TEXT EXTRACT:
* START *
Weekly Case Summaries: November 13, 2015

Texas Courts of Appeals

Collins v. State (11th COA)

No. 11-14-00312-CR        11/5/15

Issue:

Is Penal Code §21.12(a)(3) unconstitutionally broad insofar as it incorporates §33.021(c)?

Holding (per curiam):

No. §21.12(a)(3) is unconstitutionally broad when it incorporates §33.021(b), which has been previously found unconstitutionally broad; however, §33.021(c) regulates the conduct of soliciting a student, rather than the speech that is used. Thus is it not arbitrary or overbroad. Read.

Commentary:

A straightforward application of Ex parte Lo to a statute that incorporated the version of the statute partially invalidated by that case. Unfortunately for this defendant, one of the acts charged was sufficient to meet the part of the statute untouched by Lo, so she obtains only partial relief.

Ex parte Flores (14th COA)

No. 14-14-00663-CR        11/10/15

Issue:

Is the offense of unlawfully carrying a handgun while a member of a criminal street gang, Penal Code §§46.02(a-1)(2)(C) and 71.01(d), unconstitutional?

Holding:

No. Penal Code §46.02(a-1)(2)(C) is subject to intermediate scrutiny only because neither the content of the identifying signs nor the freedom of association is directly implicated by the statute. Additionally, the statute is neither overbroad nor vague. Read.
* END *
LISTED ENTRIES:
* START *
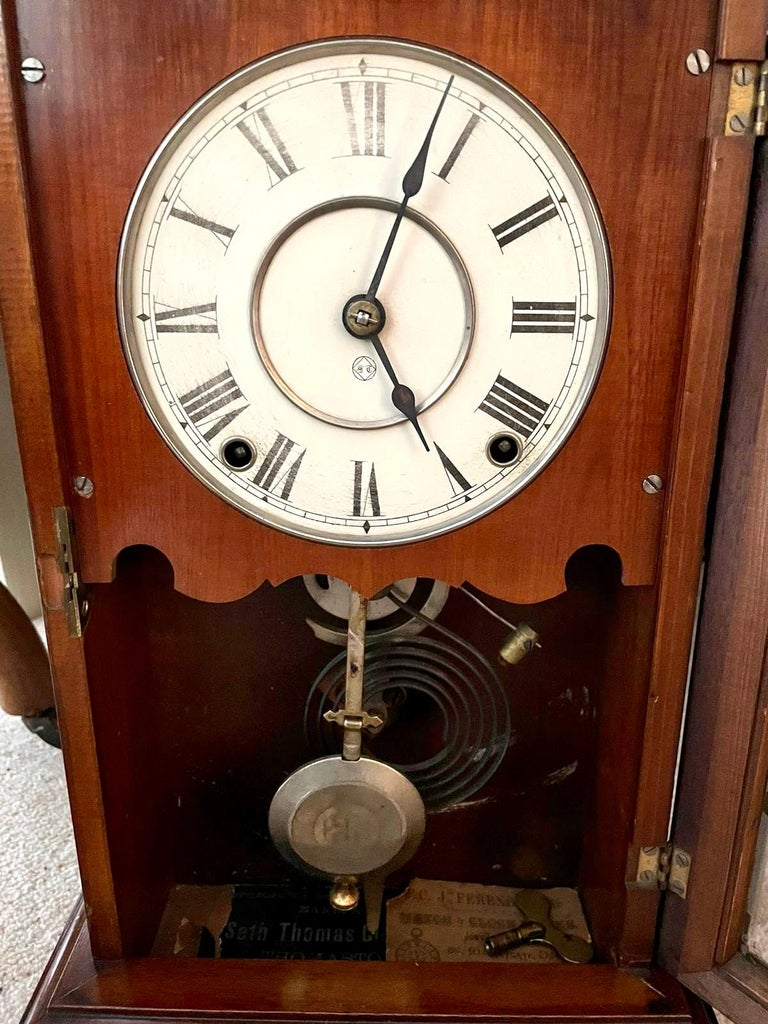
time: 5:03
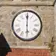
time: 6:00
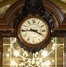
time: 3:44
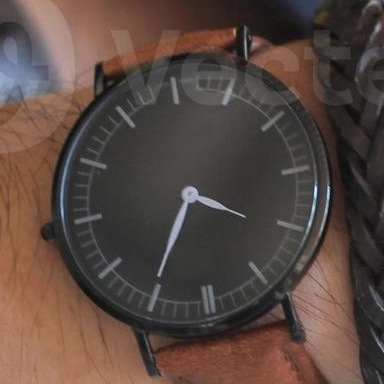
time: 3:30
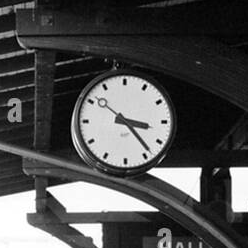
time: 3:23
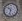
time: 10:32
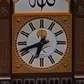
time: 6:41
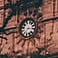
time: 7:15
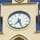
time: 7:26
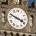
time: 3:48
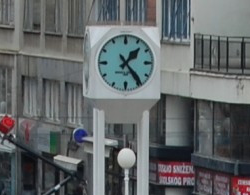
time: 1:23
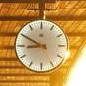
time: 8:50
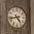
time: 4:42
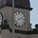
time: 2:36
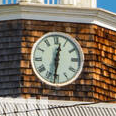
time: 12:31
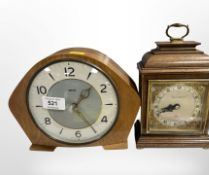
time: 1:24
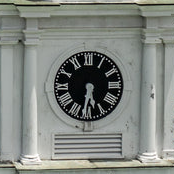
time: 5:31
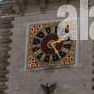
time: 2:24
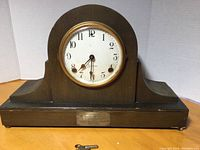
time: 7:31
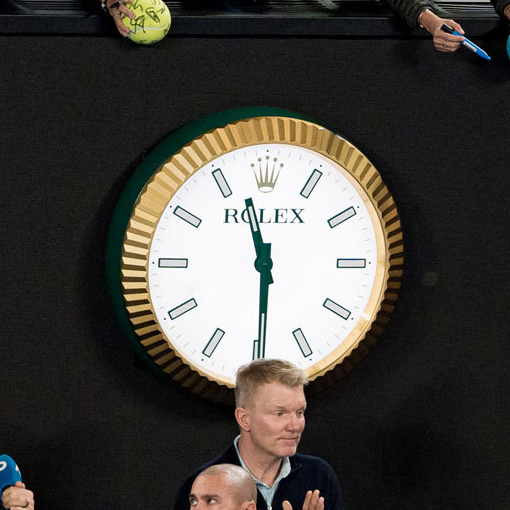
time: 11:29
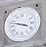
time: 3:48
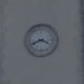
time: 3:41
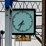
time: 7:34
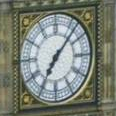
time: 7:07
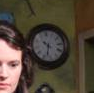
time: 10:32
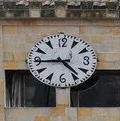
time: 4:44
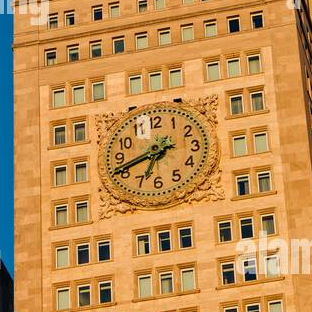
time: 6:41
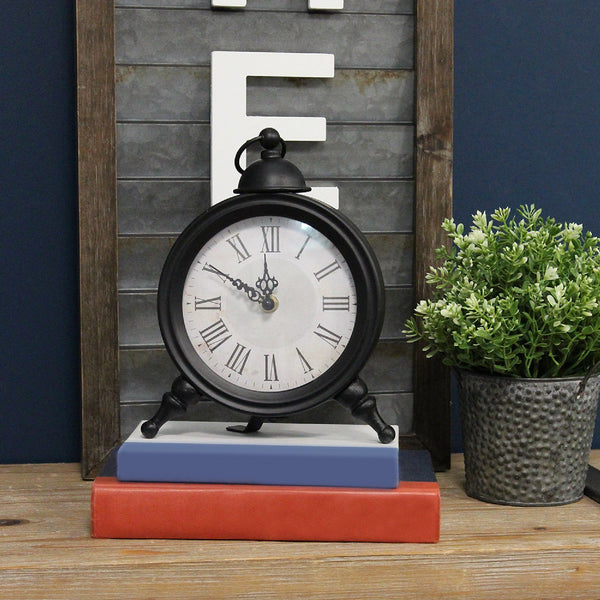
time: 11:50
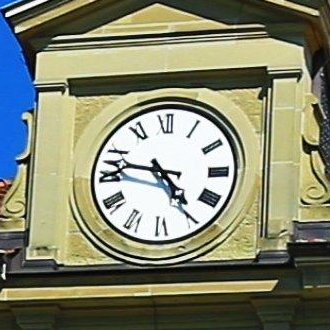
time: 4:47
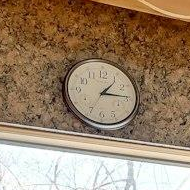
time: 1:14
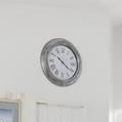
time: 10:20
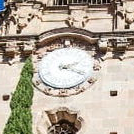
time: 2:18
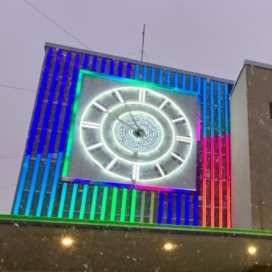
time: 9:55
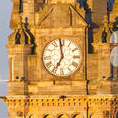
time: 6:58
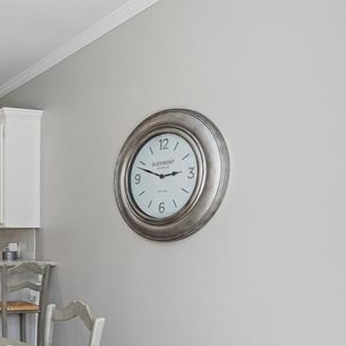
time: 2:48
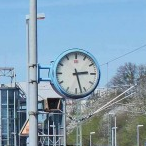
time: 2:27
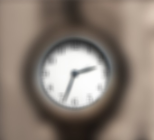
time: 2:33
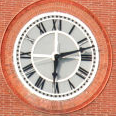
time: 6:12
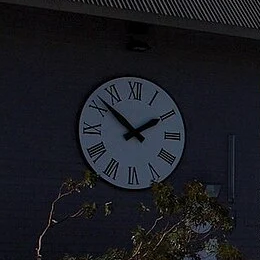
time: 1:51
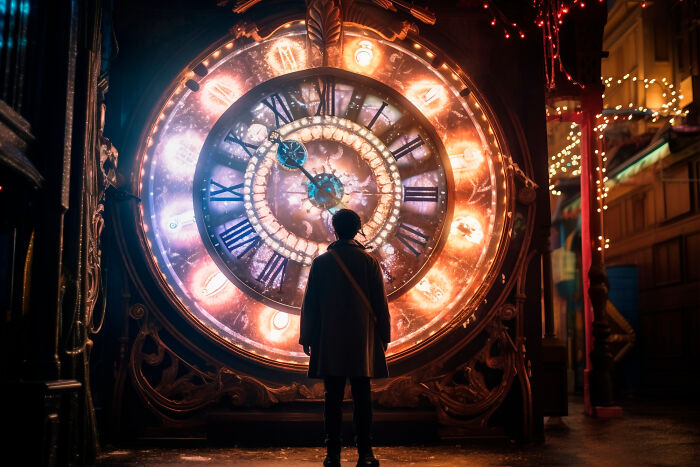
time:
* END *
* START *
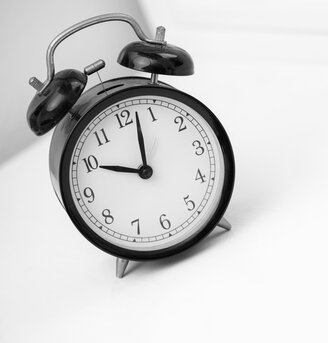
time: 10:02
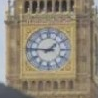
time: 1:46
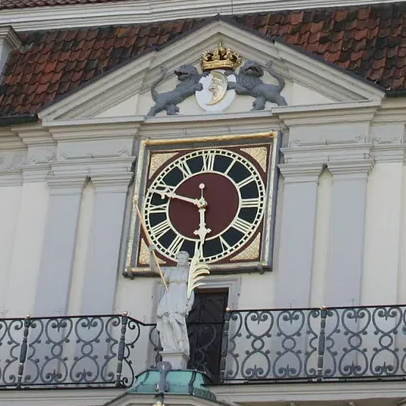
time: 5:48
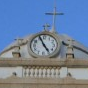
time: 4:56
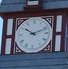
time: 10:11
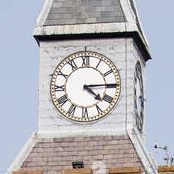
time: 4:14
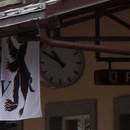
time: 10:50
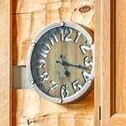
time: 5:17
* END *
* START *
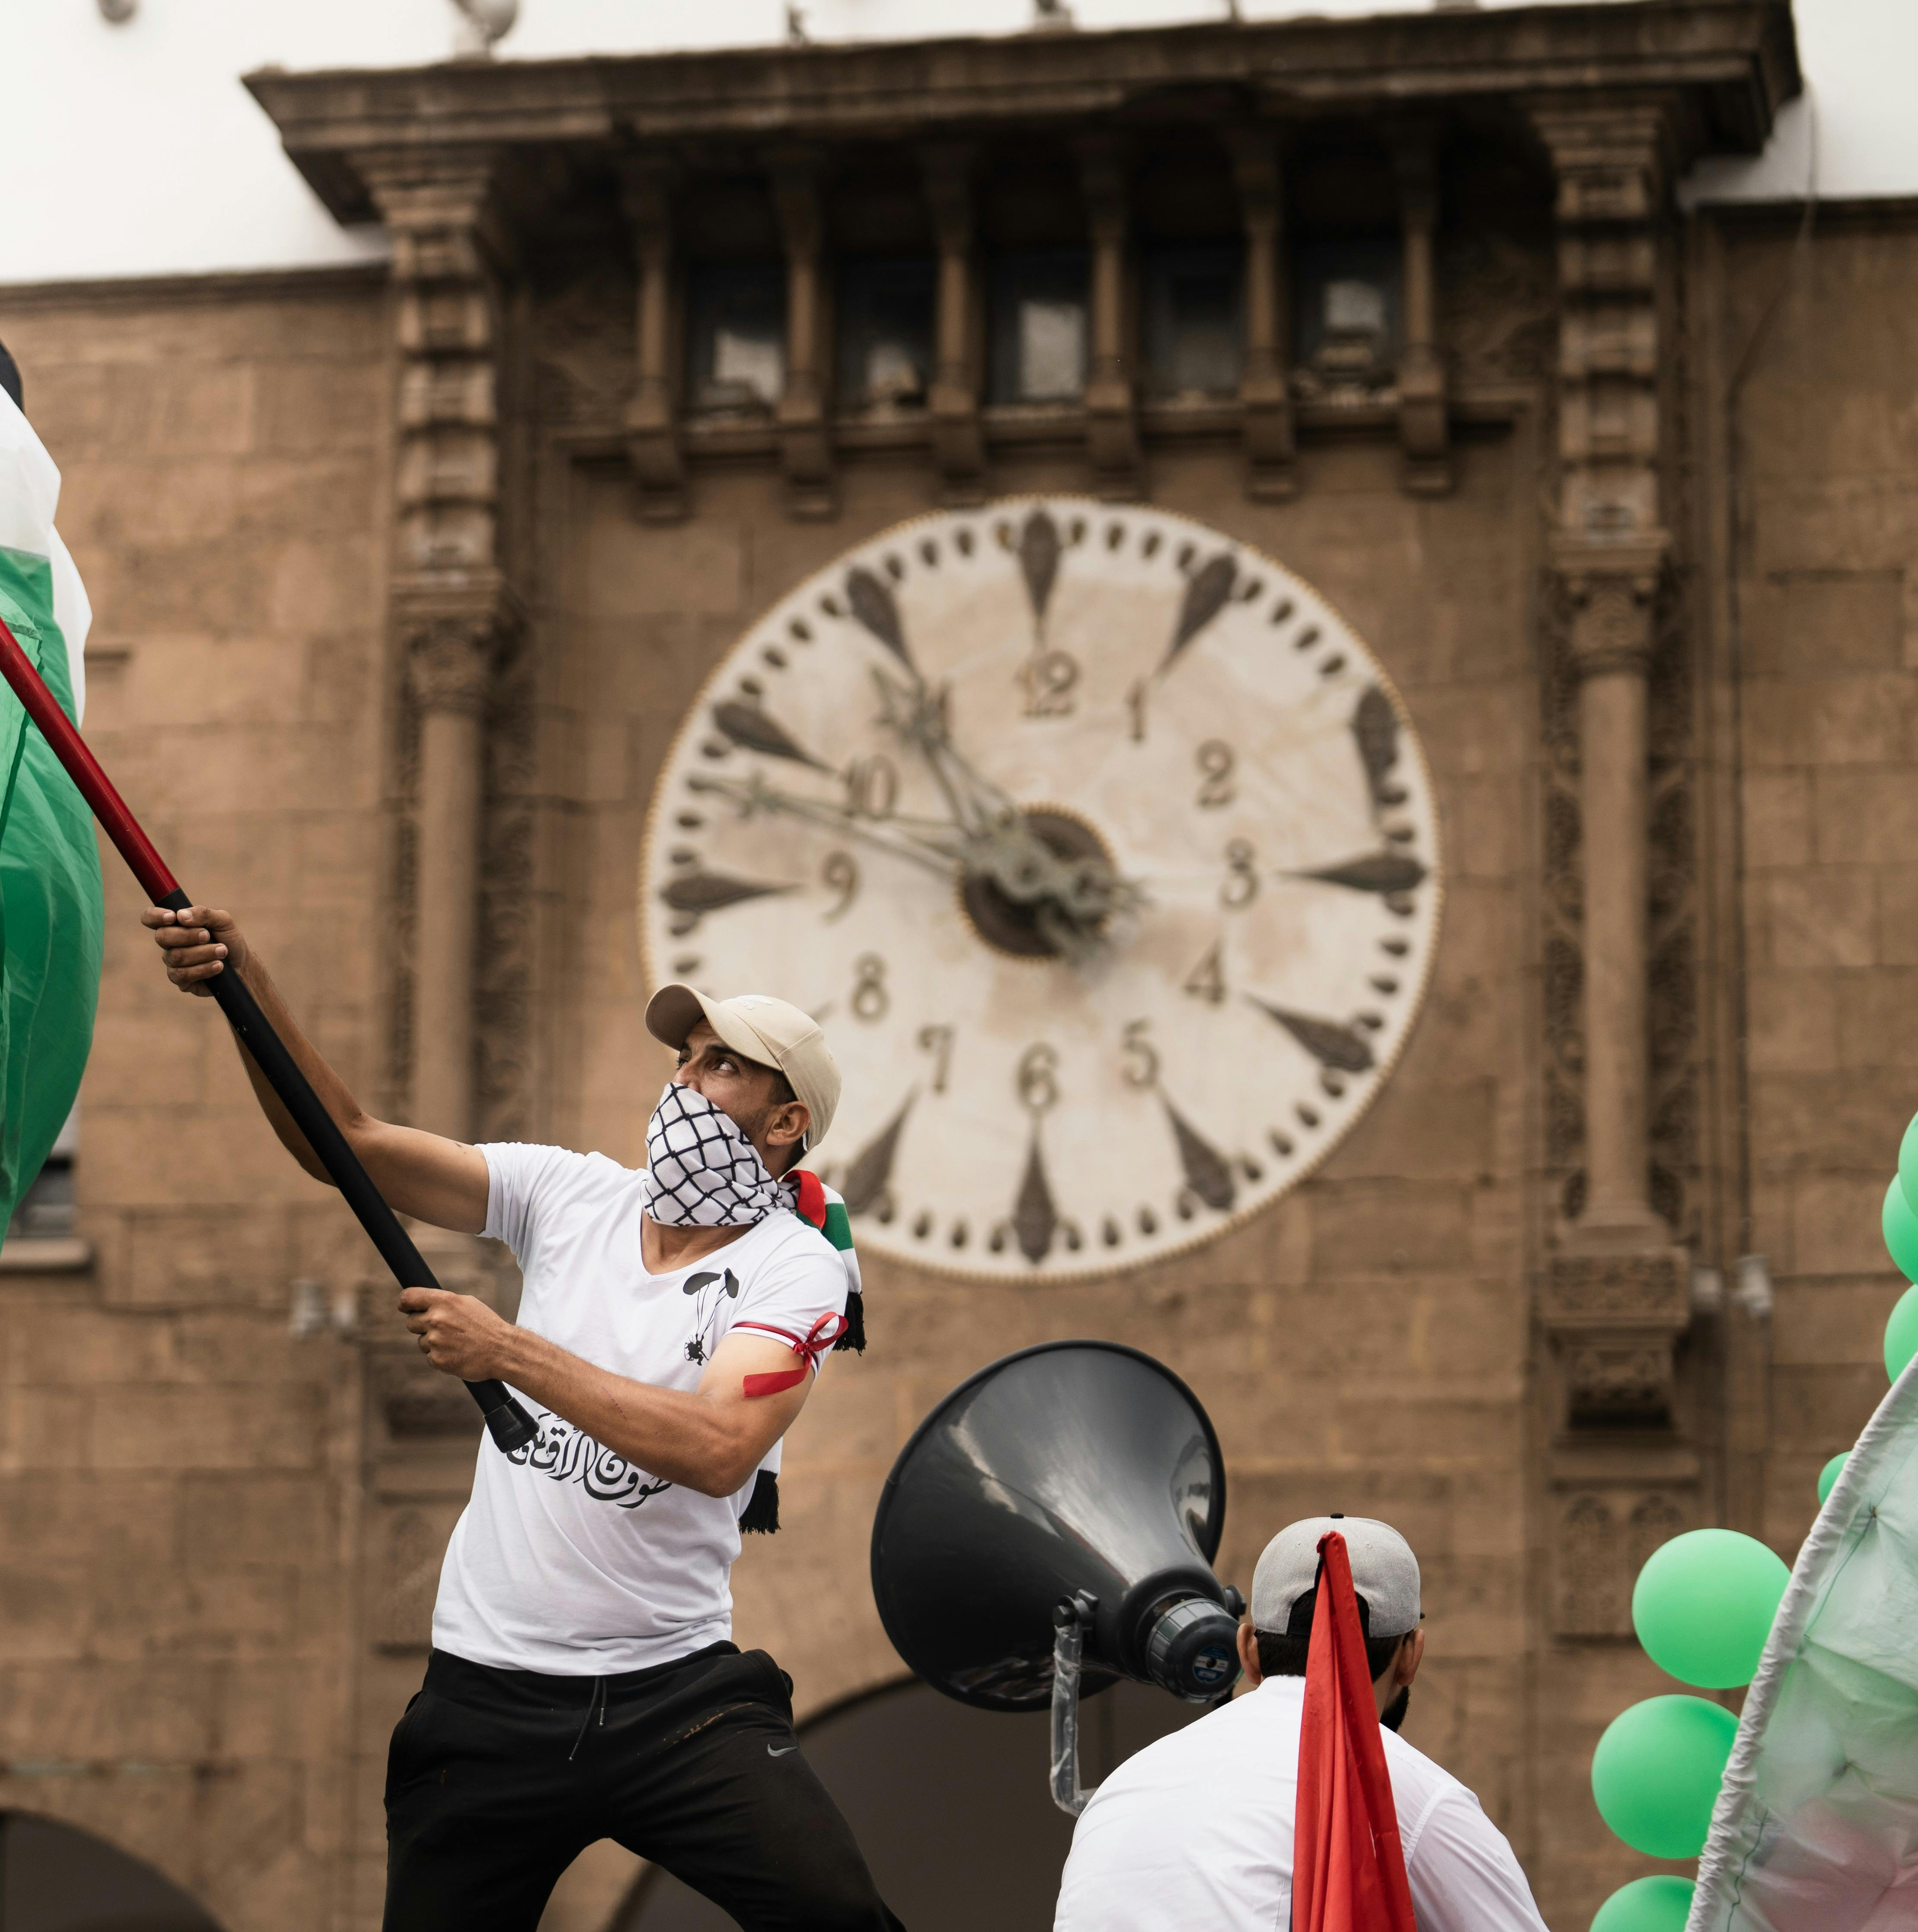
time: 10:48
* END *
SET PROBLEM: Rewrite the part of the case summaries starting with "No. §21.12(a)(3) is" and going on through "and 71.01(d), unconstitutional?", using "law" in place of "statute". The items aren't needed for anything here.

ANSWER FOR THIS EXERCISE:
No. §21.12(a)(3) is unconstitutionally broad when it incorporates §33.021(b), which has been previously found unconstitutionally broad; however, §33.021(c) regulates the conduct of soliciting a student, rather than the speech that is used. Thus is it not arbitrary or overbroad. Read.

Commentary:

A straightforward application of Ex parte Lo to a law that incorporated the version of the law partially invalidated by that case. Unfortunately for this defendant, one of the acts charged was sufficient to meet the part of the law untouched by Lo, so she obtains only partial relief.

Ex parte Flores (14th COA)

No. 14-14-00663-CR        11/10/15

Issue:

Is the offense of unlawfully carrying a handgun while a member of a criminal street gang, Penal Code §§46.02(a-1)(2)(C) and 71.01(d), unconstitutional?